Convenience stores are known for marking up the products they sell; you're paying, after all, for a quick transaction as well as a product. One would think this would be enough to deter frugal-minded shoppers. But despite the recession, the exact opposite seems to be happening: convenience stores are going gangbusters.
Convenience store sales grew by 8% last year, according to a report released by RNCOS, a market-research firm. Part of that comes from the run-up in gas prices in the first half of 2008 -- convenience stores are often situated where we fill up our gas tanks, after all. But in-store sales also rose, even as other retail sectors suffered. What's more, we'll be spending a whopping $800 billion a year on our Slurpees and Slim Jims by 2013, the research company predicts.
7-Eleven just announced ambitious expansion plans. The global convenience-store chain added 170 stores last year; this year, it plans to open 200 more locations -- at shopping centers, in suburbs, in industrial neighborhoods -- throughout the U.S. But 7-Eleven is not alone in its good fortune. Canadian giant Couche-Tard, the corporate owner of Circle K and of ExxonMobil's On The Run chain, which it bought this month, had record profits for the quarter ending in October and is beating its 2008 numbers this year.
That trend continues unabated, our lousy economy notwithstanding. "Falling gas prices was the best stimulus," Longo says. "It was better than the bailout. That put a lot more money in people's pockets."

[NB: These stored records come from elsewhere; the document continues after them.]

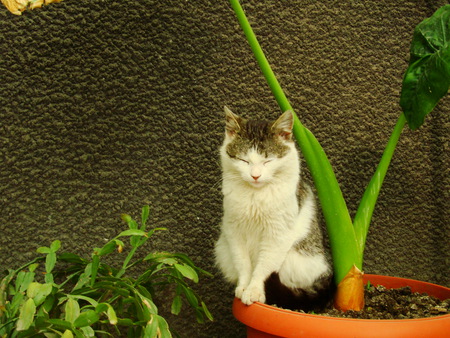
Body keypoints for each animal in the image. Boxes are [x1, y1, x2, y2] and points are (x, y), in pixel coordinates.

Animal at [214, 105, 334, 312]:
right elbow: (243, 264)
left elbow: (263, 267)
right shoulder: (234, 231)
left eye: (268, 161)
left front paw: (254, 291)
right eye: (244, 161)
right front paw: (243, 287)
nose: (255, 176)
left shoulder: (277, 234)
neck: (255, 196)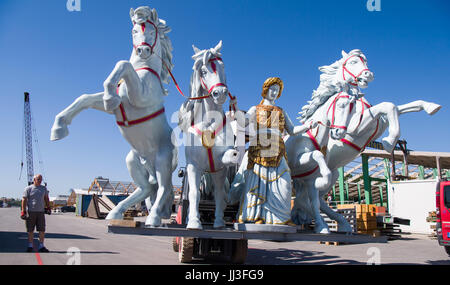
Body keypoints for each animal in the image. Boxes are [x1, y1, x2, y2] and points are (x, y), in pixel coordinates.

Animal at [49, 5, 176, 225]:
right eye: (134, 30)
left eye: (152, 32)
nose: (143, 51)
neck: (143, 71)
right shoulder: (118, 106)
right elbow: (85, 98)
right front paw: (58, 128)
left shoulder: (140, 96)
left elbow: (123, 64)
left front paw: (109, 96)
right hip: (133, 162)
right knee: (147, 188)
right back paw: (116, 212)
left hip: (163, 160)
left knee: (163, 187)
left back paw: (153, 218)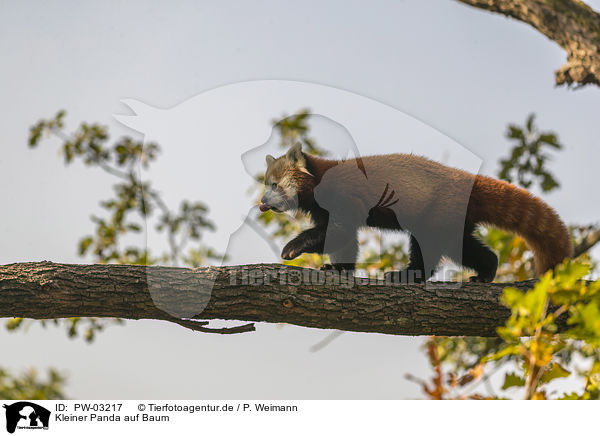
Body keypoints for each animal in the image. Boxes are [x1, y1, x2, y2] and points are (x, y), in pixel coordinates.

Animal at [260, 143, 576, 282]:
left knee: (432, 247)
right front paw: (338, 269)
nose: (262, 201)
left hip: (439, 211)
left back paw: (410, 275)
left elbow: (340, 232)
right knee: (463, 246)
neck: (318, 181)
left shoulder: (345, 198)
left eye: (274, 185)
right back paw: (487, 270)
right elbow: (343, 241)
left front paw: (294, 247)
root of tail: (466, 181)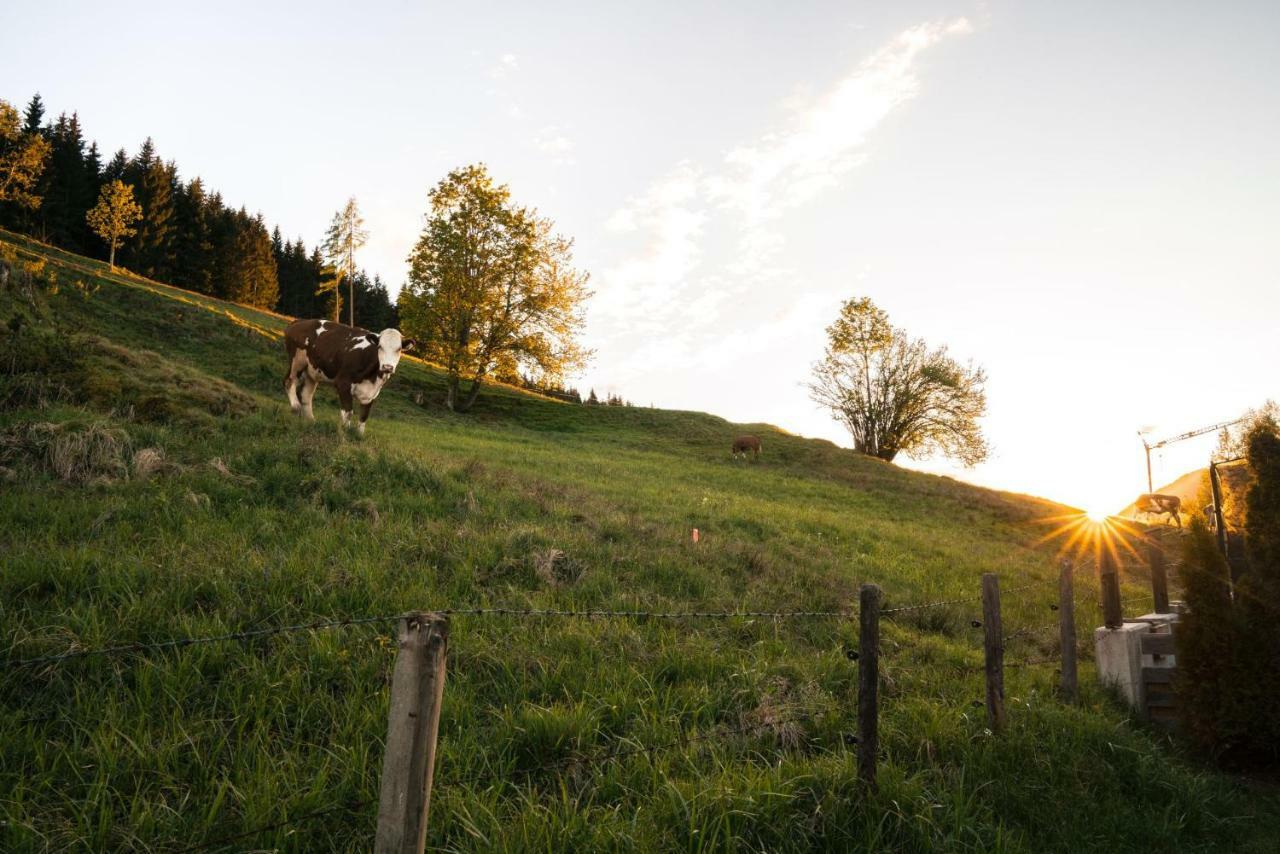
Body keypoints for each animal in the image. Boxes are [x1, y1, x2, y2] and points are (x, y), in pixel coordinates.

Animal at [284, 318, 414, 437]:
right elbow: (348, 412)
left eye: (399, 349)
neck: (372, 378)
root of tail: (299, 321)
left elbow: (364, 416)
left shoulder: (372, 393)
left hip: (312, 370)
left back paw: (311, 421)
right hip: (297, 360)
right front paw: (343, 434)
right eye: (380, 347)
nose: (387, 367)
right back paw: (295, 407)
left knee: (306, 394)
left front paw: (359, 436)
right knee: (289, 381)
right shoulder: (343, 383)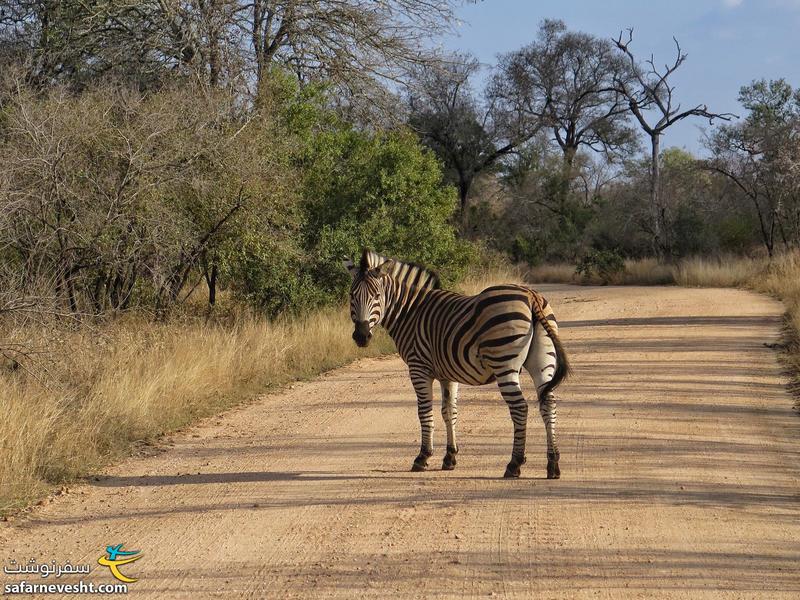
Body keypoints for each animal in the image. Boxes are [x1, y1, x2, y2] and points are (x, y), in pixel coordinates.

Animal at [344, 248, 568, 478]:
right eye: (352, 296)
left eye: (377, 296)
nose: (361, 336)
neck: (410, 312)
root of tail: (531, 296)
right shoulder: (448, 373)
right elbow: (448, 411)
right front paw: (450, 457)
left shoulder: (418, 368)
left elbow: (425, 411)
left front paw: (423, 457)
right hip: (543, 362)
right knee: (548, 403)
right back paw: (553, 464)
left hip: (504, 364)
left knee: (520, 408)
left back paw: (514, 464)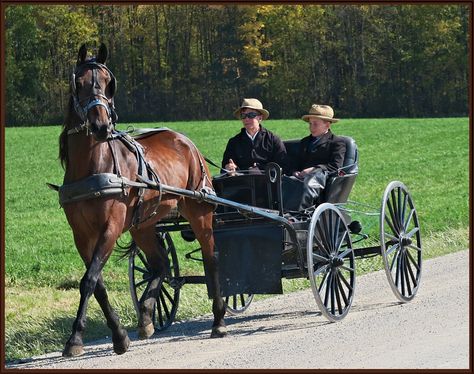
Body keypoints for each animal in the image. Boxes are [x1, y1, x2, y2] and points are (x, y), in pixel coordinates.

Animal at [57, 43, 226, 356]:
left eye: (108, 84)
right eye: (80, 83)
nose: (100, 126)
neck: (93, 166)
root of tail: (187, 143)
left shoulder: (110, 228)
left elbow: (89, 280)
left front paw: (76, 339)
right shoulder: (81, 235)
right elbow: (97, 283)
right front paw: (117, 335)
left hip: (199, 210)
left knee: (211, 259)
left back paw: (219, 320)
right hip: (143, 225)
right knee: (160, 264)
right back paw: (147, 316)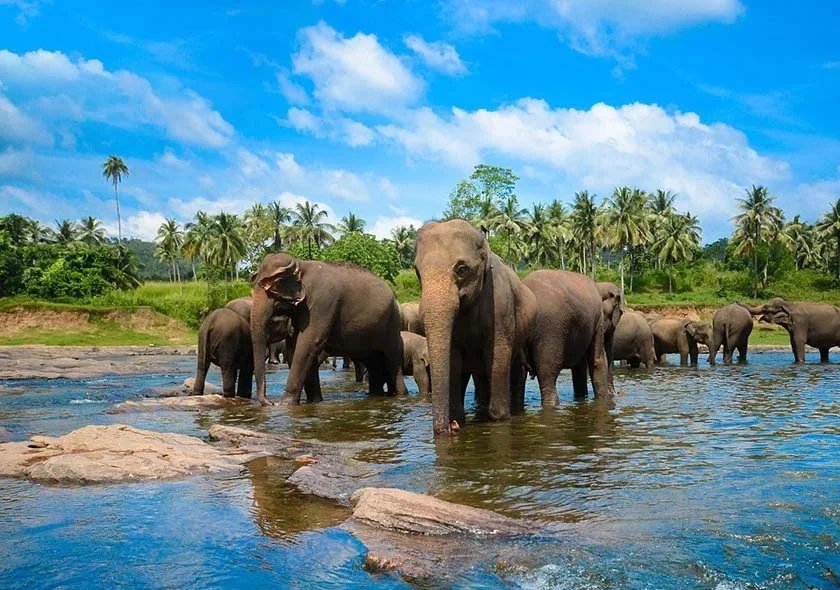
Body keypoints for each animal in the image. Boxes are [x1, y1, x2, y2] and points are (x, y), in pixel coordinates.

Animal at [250, 253, 407, 405]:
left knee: (392, 359)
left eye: (273, 288)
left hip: (392, 323)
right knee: (373, 361)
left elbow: (308, 343)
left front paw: (285, 404)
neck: (301, 264)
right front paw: (314, 401)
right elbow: (294, 348)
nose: (270, 402)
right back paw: (376, 394)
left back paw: (400, 394)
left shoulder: (323, 301)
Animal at [414, 219, 536, 436]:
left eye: (461, 269)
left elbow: (498, 354)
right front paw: (458, 419)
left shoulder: (500, 304)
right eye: (417, 272)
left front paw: (499, 418)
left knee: (516, 369)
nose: (451, 427)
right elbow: (453, 359)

Perhaps it's the relatively small amounts we're spending each time we step up to the counter that keeps our "recession radar" turned off. Or perhaps we still haven't conquered the allure of instant gratification. (More than half of convenience-store purchases are consumed within five minutes after we buy them.) Either way, if your wallet is a little lighter at the end of the week than you'd like, it might pay to consider how much you're spending on convenience.